*Provided data*.
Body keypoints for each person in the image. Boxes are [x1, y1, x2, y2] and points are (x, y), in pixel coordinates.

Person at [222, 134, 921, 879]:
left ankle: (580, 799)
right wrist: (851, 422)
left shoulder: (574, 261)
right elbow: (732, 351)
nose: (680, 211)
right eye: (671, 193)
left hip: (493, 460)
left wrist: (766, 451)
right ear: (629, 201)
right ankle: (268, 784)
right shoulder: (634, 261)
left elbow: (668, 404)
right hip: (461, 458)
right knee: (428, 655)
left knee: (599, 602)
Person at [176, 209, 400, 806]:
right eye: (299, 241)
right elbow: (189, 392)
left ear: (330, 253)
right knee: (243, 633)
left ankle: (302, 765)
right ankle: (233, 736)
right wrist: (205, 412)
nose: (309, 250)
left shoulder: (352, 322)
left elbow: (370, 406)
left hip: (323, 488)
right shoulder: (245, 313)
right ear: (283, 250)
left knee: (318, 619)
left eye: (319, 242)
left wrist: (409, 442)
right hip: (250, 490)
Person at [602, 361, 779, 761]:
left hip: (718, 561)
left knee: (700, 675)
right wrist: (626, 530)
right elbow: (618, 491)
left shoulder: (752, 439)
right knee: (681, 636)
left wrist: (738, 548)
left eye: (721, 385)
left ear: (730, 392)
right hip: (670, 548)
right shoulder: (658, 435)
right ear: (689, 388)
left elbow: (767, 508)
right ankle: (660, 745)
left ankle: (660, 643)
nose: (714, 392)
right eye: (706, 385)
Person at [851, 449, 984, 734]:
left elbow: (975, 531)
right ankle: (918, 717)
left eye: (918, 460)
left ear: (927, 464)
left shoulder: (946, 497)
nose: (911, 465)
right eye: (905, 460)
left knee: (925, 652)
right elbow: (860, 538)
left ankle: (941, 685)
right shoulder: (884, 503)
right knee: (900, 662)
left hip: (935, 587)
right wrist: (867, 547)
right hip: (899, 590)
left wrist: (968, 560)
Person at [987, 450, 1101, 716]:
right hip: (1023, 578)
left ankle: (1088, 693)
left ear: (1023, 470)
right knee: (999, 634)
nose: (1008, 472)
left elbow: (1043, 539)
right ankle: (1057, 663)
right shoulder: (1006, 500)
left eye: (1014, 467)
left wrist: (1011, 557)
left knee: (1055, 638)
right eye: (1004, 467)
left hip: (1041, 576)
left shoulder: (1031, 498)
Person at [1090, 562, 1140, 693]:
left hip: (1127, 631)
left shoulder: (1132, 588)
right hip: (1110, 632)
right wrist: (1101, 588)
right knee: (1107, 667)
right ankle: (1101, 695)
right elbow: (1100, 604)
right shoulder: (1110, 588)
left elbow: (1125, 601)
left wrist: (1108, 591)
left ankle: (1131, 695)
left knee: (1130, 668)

...

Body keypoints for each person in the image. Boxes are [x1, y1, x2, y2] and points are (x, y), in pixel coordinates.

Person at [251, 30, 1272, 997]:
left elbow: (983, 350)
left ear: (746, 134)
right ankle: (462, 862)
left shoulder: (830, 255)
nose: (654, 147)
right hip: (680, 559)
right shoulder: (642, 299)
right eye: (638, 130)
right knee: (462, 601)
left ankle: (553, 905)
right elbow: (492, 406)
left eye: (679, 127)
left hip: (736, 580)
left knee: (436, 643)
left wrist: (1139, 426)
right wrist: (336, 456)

* * *

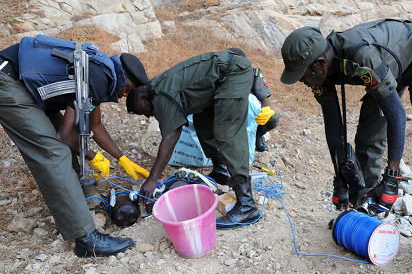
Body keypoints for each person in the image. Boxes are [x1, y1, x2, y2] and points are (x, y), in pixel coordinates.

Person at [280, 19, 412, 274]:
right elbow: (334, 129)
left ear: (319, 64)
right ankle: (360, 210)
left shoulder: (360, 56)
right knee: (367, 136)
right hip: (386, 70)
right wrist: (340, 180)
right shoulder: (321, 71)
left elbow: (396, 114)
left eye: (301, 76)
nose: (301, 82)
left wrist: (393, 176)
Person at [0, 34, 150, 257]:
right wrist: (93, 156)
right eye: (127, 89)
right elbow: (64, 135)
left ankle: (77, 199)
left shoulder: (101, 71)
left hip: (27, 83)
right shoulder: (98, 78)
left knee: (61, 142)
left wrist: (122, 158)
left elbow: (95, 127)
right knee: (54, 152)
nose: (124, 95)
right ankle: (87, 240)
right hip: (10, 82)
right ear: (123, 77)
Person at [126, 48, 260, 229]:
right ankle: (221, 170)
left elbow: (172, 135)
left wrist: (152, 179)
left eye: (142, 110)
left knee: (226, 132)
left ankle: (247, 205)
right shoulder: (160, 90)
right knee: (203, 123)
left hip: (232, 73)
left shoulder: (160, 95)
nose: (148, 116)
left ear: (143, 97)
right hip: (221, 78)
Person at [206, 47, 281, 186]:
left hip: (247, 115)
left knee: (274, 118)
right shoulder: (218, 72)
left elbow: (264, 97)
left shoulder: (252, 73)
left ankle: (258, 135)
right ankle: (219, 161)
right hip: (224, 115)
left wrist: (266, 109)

*Action item*.
Retype, exactly and in full, the lines above from the one containing "left ankle: (580, 799)" through the one containing "left shoulder: (1031, 498)".

*Answer for this exercise*.
left ankle: (580, 799)
right wrist: (851, 422)
left shoulder: (574, 261)
right elbow: (732, 351)
nose: (680, 211)
right eye: (671, 193)
left hip: (493, 460)
left wrist: (766, 451)
right ear: (629, 201)
right ankle: (268, 784)
right shoulder: (634, 261)
left elbow: (668, 404)
right hip: (461, 458)
right knee: (428, 655)
left knee: (599, 602)
Person at [176, 209, 400, 806]:
right eye: (299, 241)
right elbow: (189, 392)
left ear: (330, 253)
right knee: (243, 633)
left ankle: (302, 765)
right ankle: (233, 736)
right wrist: (205, 412)
nose: (309, 250)
left shoulder: (352, 322)
left elbow: (370, 406)
left hip: (323, 488)
right shoulder: (245, 313)
right ear: (283, 250)
left knee: (318, 619)
left eye: (319, 242)
left wrist: (409, 442)
right hip: (250, 490)
Person at [602, 361, 779, 761]:
left hip: (718, 561)
left knee: (700, 675)
right wrist: (626, 530)
right elbow: (618, 491)
left shoulder: (752, 439)
right knee: (681, 636)
left wrist: (738, 548)
left eye: (721, 385)
left ear: (730, 392)
right hip: (670, 548)
right shoulder: (658, 435)
right ear: (689, 388)
left elbow: (767, 508)
right ankle: (660, 745)
left ankle: (660, 643)
nose: (714, 392)
right eye: (706, 385)
Person at [851, 449, 984, 734]:
left elbow: (975, 531)
right ankle: (918, 717)
left eye: (918, 460)
left ear: (927, 464)
left shoulder: (946, 497)
nose: (911, 465)
right eye: (905, 460)
left knee: (925, 652)
right elbow: (860, 538)
left ankle: (941, 685)
right shoulder: (884, 503)
right knee: (900, 662)
left hip: (935, 587)
right wrist: (867, 547)
right hip: (899, 590)
left wrist: (968, 560)
Person at [987, 450, 1101, 716]:
right hip: (1023, 578)
left ankle: (1088, 693)
left ear: (1023, 470)
right knee: (999, 634)
nose: (1008, 472)
left elbow: (1043, 539)
right ankle: (1057, 663)
right shoulder: (1006, 500)
left eye: (1014, 467)
left wrist: (1011, 557)
left knee: (1055, 638)
right eye: (1004, 467)
left hip: (1041, 576)
left shoulder: (1031, 498)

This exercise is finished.